Ce numéro thématique joue avec ce processus de transformation au sens où le bien-être est mis en relation avec des évènements futurs aux degrés de probabilisation variables au fil des contributions. Certains articles questionnent la dimension éthique de nos choix face au risque et à l’incertain quand d’autres s’attardent sur la conception, la quantification et les déterminants de l’incertain.

Le lectorat avisé remarquera l’interaction entre le milieu de la santé et l’incertain surgir dans différentes contributions. Cette interaction, déjà présente plus haut dans cette introduction, n’est pas étonnante. Les différents champs disciplinaires qui étudient le bien-être subjectif s’accordent aujourd’hui pour dire que la santé, aussi bien mentale que physique, est un déterminant fondamental du bien-être, voire même le plus important. Or, la santé peut incarner à elle seule l’ensemble des problématiques que ce numéro thématique vise à éclairer : bien qu’elle soit à la base de notre bien-être, la santé est sujette à des changements constants et ces changements peuvent être perçus comme risque ou incertain en fonction du lieu et de l’époque.

Deux articles sociologiques rédigés par Carine Vassy (2024) et Jean-Hugues Decheaux (2024) nous questionnent et nous éclairent sur les débats éthiques liés au progrès scientifique et la maitrise progressive de l’incertitude liée à la naissance. Ces articles, ancrés dans le milieu de la santé, sont complétés par une recension de l’ouvrage « Understanding and managing uncertainty in healthcare: Revisiting and advancing sociological contributions » de Nikola Mackintoch et Natalie Armstrong, rédigée par Gaël Brulé (2024). Au travers cette recension apparaissent de nouvelles problématiques et solutions liées à la gestion de l’incertain dans le milieu médical.

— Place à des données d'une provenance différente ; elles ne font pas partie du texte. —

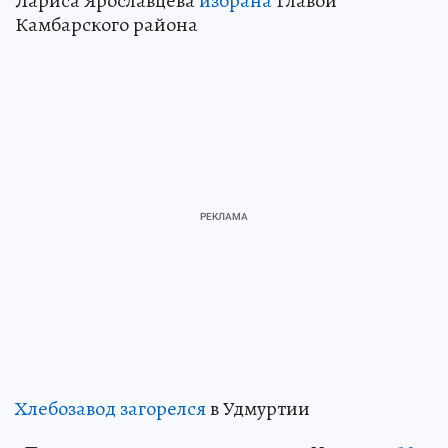
Лариса Ярославцева
избрана
Главой
Камбарского района
Хлебозавод загорелся
в Удмуртии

À ces contributions venant du champ de la sociologie se greffent deux contributions s’inscrivant dans celui de l’économie. Par son travail de micro-économètre appliquée, Anthony Lepinteur (2024) étudie l’anatomie du sentiment de risque de perte d’emploi en France et en Suisse et met en exergue l’importance de prendre en compte le contexte institutionnel. Francis Munier (2024), quant à lui, apporte un éclairage précieux sur la mesure dans laquelle la théorie de la viabilité est à même de fournir un cadre théorique à l’économie dite du « bien-être ».

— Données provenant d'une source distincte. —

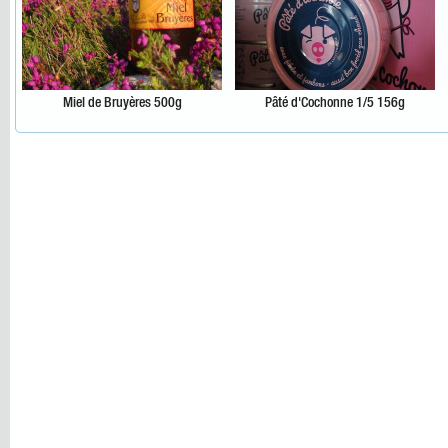
Miel de Bruyères 500g
Pâté d'Cochonne 1/5 156g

Enfin, dans la perspective de la psychologie, Sarah Leveaux (2024) fait appel à la théorie des représentations sociales ainsi que des focus groups afin de nous permettre de mieux comprendre comment le concept d’incertitude est perçu et gérer. Dans sa recension du livre « Les décisions d’orientation : Notions fondamentales » de Yann Forner, Laurent Sovet (2024) aborde la question de l’incertain dans la psychologie de l’orientation et de son influence sur nos comportements de manière concrète par le prisme de l’indécision vocationnelle, qui renvoie à « l’incapacité à définir un choix d’orientation scolaire ou professionnelle » (Kelly & Lee, 2002, p. 322). L’ensemble des articles ci-dessus a été décrit par champ disciplinaire pour des raisons arbitraires, voire peut-être par facilité. Cependant, la dimension transcendantale et pluridisciplinaire de l’incertain infuse ce numéro thématique par la diversité des sujets traités et les nombreuses passerelles liant les différentes contributions. En somme, ce numéro est une formidable opportunité de mobiliser les sciences sociales afin de mieux saisir l’incertain, dans ce qu’il incarne en tant que concept tout autant que dans sa capacité de vecteur – ou d’inhibiteur – de bien-être.